/---
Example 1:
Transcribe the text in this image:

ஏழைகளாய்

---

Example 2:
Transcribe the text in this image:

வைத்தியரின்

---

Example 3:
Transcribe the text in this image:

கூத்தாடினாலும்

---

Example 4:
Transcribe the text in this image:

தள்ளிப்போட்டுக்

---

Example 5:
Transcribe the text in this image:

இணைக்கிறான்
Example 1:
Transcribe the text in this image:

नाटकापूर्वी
\---
Nothing in the data above may be skipped; repeat it all exactly.

Example 1:
Transcribe the text in this image:

ஏழைகளாய்

---

Example 2:
Transcribe the text in this image:

வைத்தியரின்

---

Example 3:
Transcribe the text in this image:

கூத்தாடினாலும்

---

Example 4:
Transcribe the text in this image:

தள்ளிப்போட்டுக்

---

Example 5:
Transcribe the text in this image:

இணைக்கிறான்
Example 1:
Transcribe the text in this image:

नाटकापूर्वी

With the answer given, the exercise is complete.